Coffee maker House of Quality
A QFD House of Quality where the engine computes the technical-importance row (45 / 39 / 51) — the ranked answer to which engineering characteristic moves the most customer value — plus the diamond-cell roof that flags trade-offs between characteristics.
For the product engineer translating customer needs into specs
What this shows
The House of Quality — the core matrix of Akao's Quality Function Deployment — translates what customers want into the engineering characteristics that deliver it.

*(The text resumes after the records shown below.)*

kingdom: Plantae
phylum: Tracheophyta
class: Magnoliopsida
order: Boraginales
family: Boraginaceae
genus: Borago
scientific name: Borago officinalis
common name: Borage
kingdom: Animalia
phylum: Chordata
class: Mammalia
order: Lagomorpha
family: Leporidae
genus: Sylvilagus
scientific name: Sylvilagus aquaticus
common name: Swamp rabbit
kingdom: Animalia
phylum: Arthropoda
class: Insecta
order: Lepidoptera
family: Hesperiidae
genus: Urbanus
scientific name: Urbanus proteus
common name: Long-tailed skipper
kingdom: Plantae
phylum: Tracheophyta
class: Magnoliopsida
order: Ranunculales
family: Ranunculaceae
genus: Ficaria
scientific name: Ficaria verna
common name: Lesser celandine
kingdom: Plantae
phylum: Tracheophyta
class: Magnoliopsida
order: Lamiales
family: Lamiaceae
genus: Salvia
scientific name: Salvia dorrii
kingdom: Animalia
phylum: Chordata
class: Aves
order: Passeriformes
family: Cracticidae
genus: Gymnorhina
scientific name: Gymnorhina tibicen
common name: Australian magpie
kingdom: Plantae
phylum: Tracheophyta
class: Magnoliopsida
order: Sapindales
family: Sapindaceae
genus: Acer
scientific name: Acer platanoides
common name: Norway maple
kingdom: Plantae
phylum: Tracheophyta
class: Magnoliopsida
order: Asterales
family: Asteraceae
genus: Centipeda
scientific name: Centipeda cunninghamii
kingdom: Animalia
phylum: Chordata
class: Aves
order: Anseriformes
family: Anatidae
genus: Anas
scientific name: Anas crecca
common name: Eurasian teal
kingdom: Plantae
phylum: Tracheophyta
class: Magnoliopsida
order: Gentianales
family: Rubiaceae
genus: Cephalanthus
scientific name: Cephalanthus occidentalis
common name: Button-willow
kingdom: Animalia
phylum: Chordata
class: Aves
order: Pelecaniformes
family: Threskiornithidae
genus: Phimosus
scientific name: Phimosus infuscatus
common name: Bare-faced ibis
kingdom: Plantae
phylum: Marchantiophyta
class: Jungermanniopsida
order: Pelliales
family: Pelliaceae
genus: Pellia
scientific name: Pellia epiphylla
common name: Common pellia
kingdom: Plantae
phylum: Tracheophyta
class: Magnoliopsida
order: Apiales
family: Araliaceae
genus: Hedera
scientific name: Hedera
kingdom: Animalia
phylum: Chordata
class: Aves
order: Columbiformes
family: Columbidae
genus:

Customer requirements (WHATs) are the rows, each with an importance weight; engineering characteristics (HOWs) are the columns; the body cells record how strongly each HOW serves each WHAT on the 9 / 3 / 1 strong-medium-weak scale.
The differentiator is the computed row at the foot of the house: each column's technical importance is the sum of weight × strength down that column, here 45 / 39 / 51 — so Insulation (51) is the highest-leverage characteristic to invest in and Heater watts (39) the lowest. (Add normalize: true to read these as 33% / 29% / 38% instead.) Above the columns, the roof is a half-matrix of diamond cells recording HOW-to-HOW correlations: roof (0,1): -- flags that lowering Fan RPM while raising Heater watts is a trade-off, while roof (1,2): + flags that Heater watts and Insulation reinforce each other.